• GIVEN DATA:
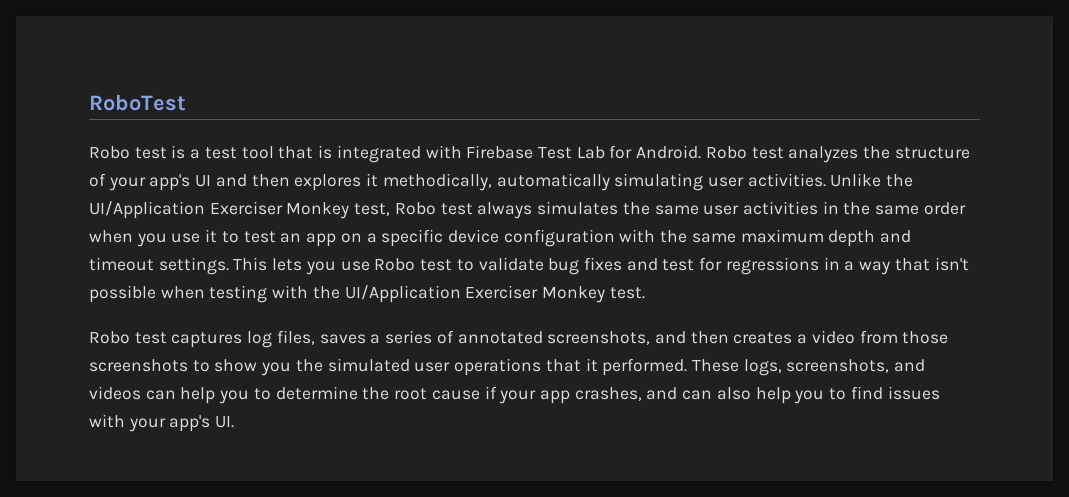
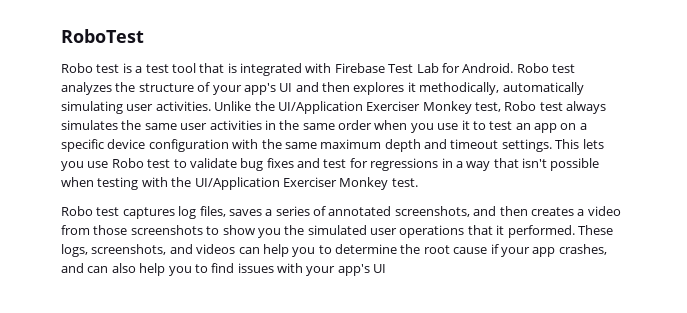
[215,416,235,428] UI. -> [373,264,387,273] UI

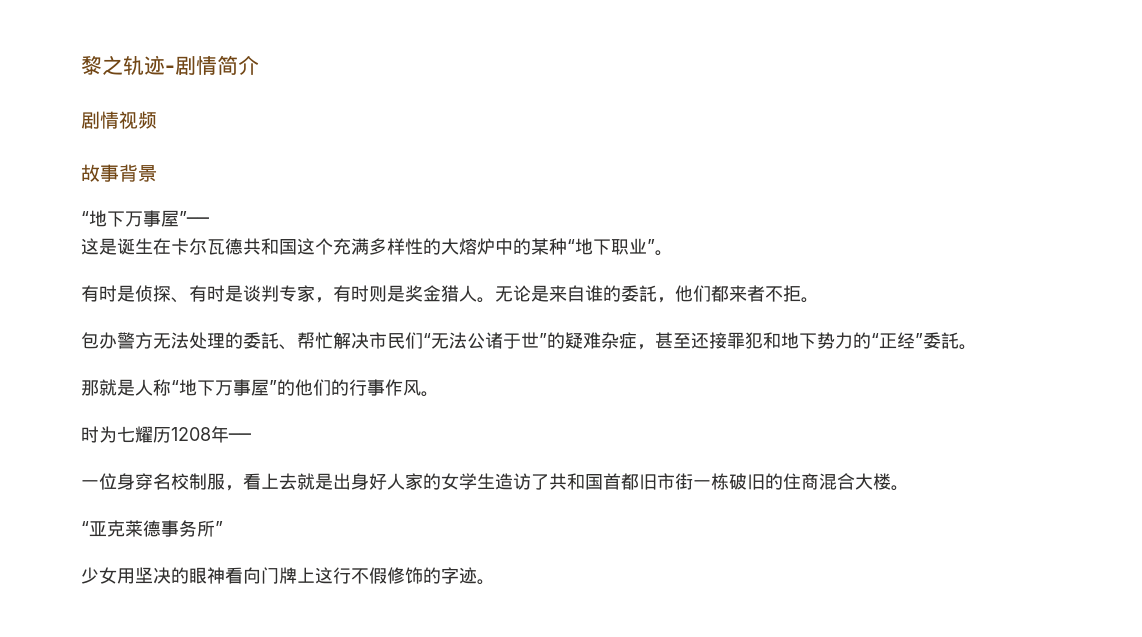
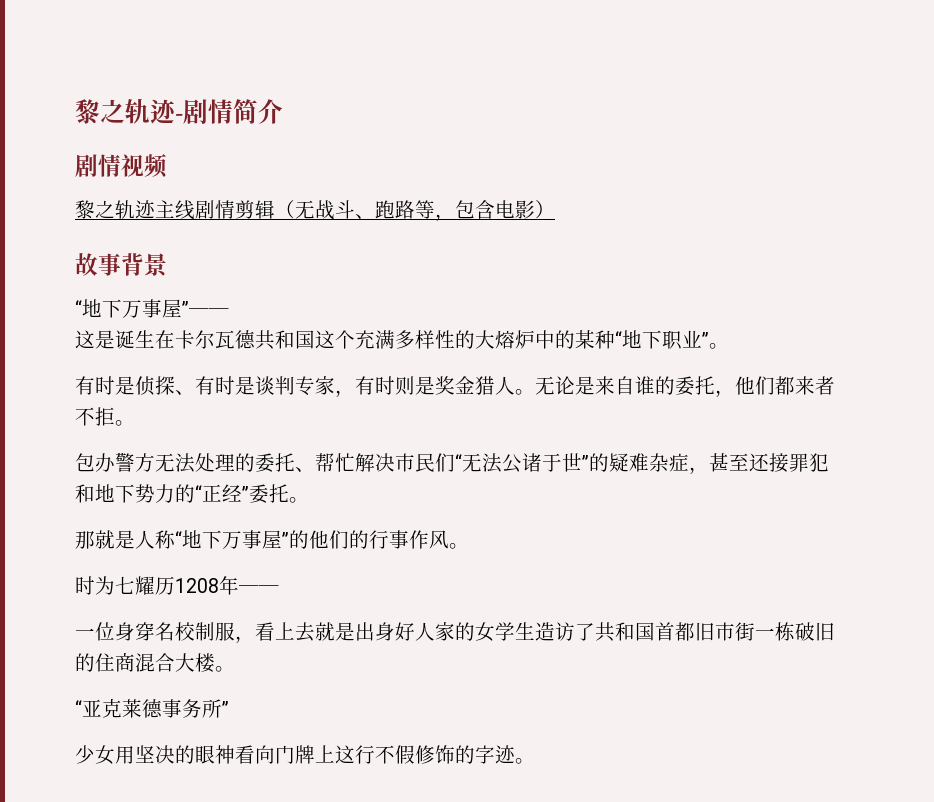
(157, 120) none -> [75,200,555,221] // 黎之轨迹主线剧情剪辑（无战斗、跑路等，包含电影）
[639,285,657,302] 託 -> [695,376,715,395] 托
[261,332,279,349] 託 -> [275,453,295,472] 托
[941,332,959,349] 託 -> [269,484,289,503] 托

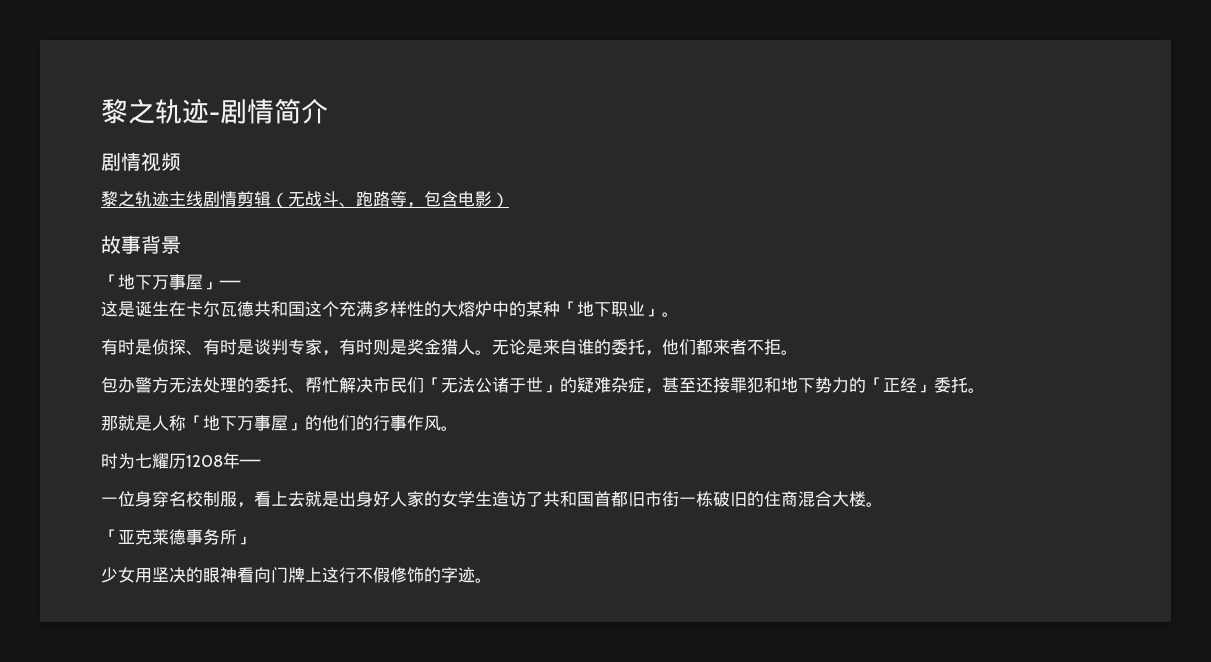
[75,299,229,318] “地下万事屋”── -> [101,274,241,290] 「地下万事屋」──
[615,331,622,347] “ -> [560,301,577,315] 「
[702,332,709,347] ” -> [645,308,662,317] 」
[455,454,462,470] “ -> [424,377,441,391] 「
[582,455,589,470] ” -> [543,384,560,393] 」
[195,484,249,502] “正经” -> [866,377,934,393] 「正经」
[175,530,289,549] “地下万事屋” -> [186,415,305,431] 「地下万事屋」
[75,700,82,716] “ -> [101,529,118,543] 「
[222,701,229,716] ” -> [237,536,254,545] 」

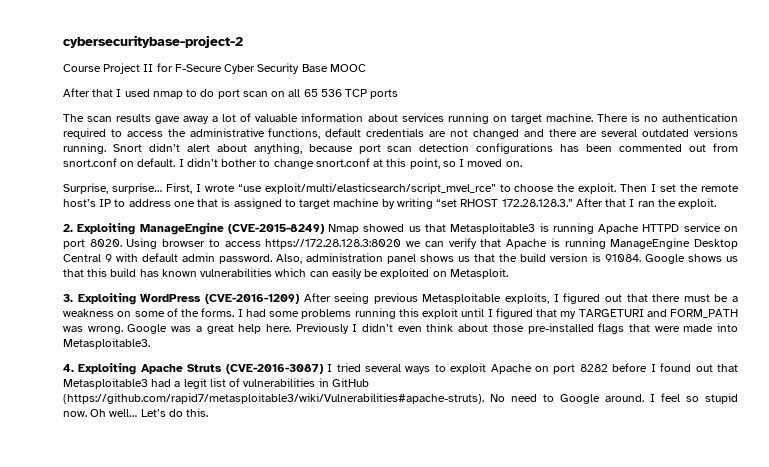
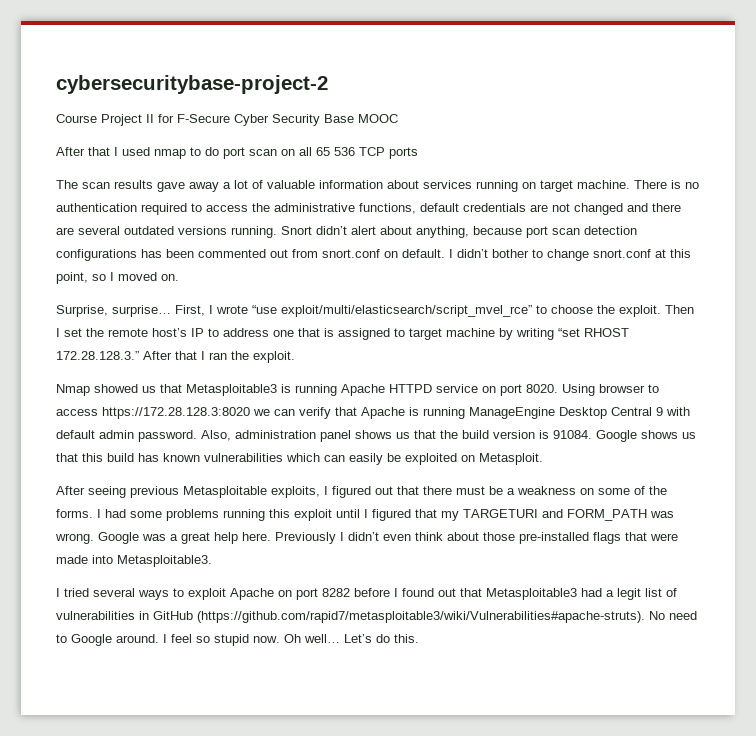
[63,223,324,235] 2. Exploiting ManageEngine (CVE-2015-8249) -> (295, 357) none
[63,293,299,305] 3. Exploiting WordPress (CVE-2016-1209) -> (543, 459) none
[63,363,323,375] 4. Exploiting Apache Struts (CVE-2016-3087) -> (212, 561) none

• TASK DIRECTIONS: Tell how many lines of the data include the word "none", without any other words.

• TASK ANSWER: 4